This made me laugh, but then I got kind of sober afterward:
George Carlin's The Planet is Fine; It's the People that are Fucked. See, the take-away is that you don't have to do a thing - sit back, light a phattie, dig your hand further down into that bag of Fritos, and relax. Yep, the planet will be fine after we are gone, George.
Here's what sobered me up. We are going to take a disproportionate number of other species with us, and how fair is that? Also, it reminded me that I had heard this exact exhortation for personal environmental inaction from yet another ex-hippie baby-boomer.

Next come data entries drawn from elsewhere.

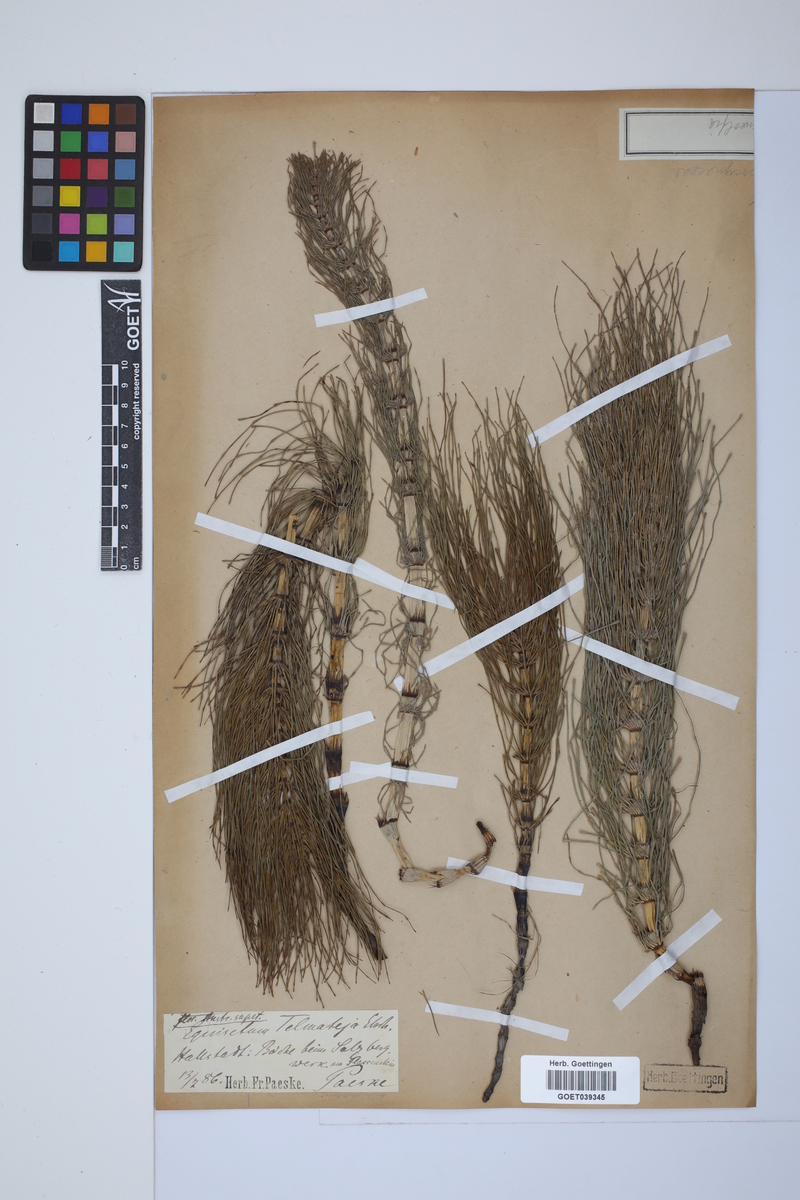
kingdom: Plantae
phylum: Tracheophyta
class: Polypodiopsida
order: Equisetales
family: Equisetaceae
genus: Equisetum
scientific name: Equisetum telmateia
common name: Great horsetail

Spider Robionson's Thrillin' at the Mac Millian #2: SUSTAINING THE PLANET...Sustaining the planet means widely different things to all of us-so let's try and define our aim. The phrase surely isn't meant literally. Terra was sustaining herself just fine for millions of years before the first oxygen-producing lifeforms infested her and wrecked her nice methane ecosystem, dooming entire phyla to extinction. Mother Gaia's not alarmed by “global warming”: she's survived vastly greater environmental changes more than once, and will again. Not to discount the possibility that we are irrevocably making the Earth hostile to any oxygen-breathing fauna larger than a dime, say, but what I think these libertarian gray pony-tails are actually saying at the same time is this: My personal world is coming to an end. I'm where I never imagined I would be at 22 - over 60, breaking down, wearing out, and what I have figured out is that the Earth will be fine without this particular animal, when this animal (Me) dies off, it'll be okay.
I think these guys are unconsciously committing an act of intense self-importance (and being baby-boomers, what else can they do, having been the center of the universe for so long?) in noting their own mortality, and their own inability to impede its rushing onslaught, and projecting that onto the world. I am dying, therefore, all of mankind is dying. If I am okay with my death, everyone should be okay with the death of every other person.
Okay, okay, I know, come talk to me in (God willing) twenty years about whether I am resigned to my personal death and projecting it onto the entire biosphere, or just the human race.
George was right in one sense - he is gone, and we are still here, and so is the planet.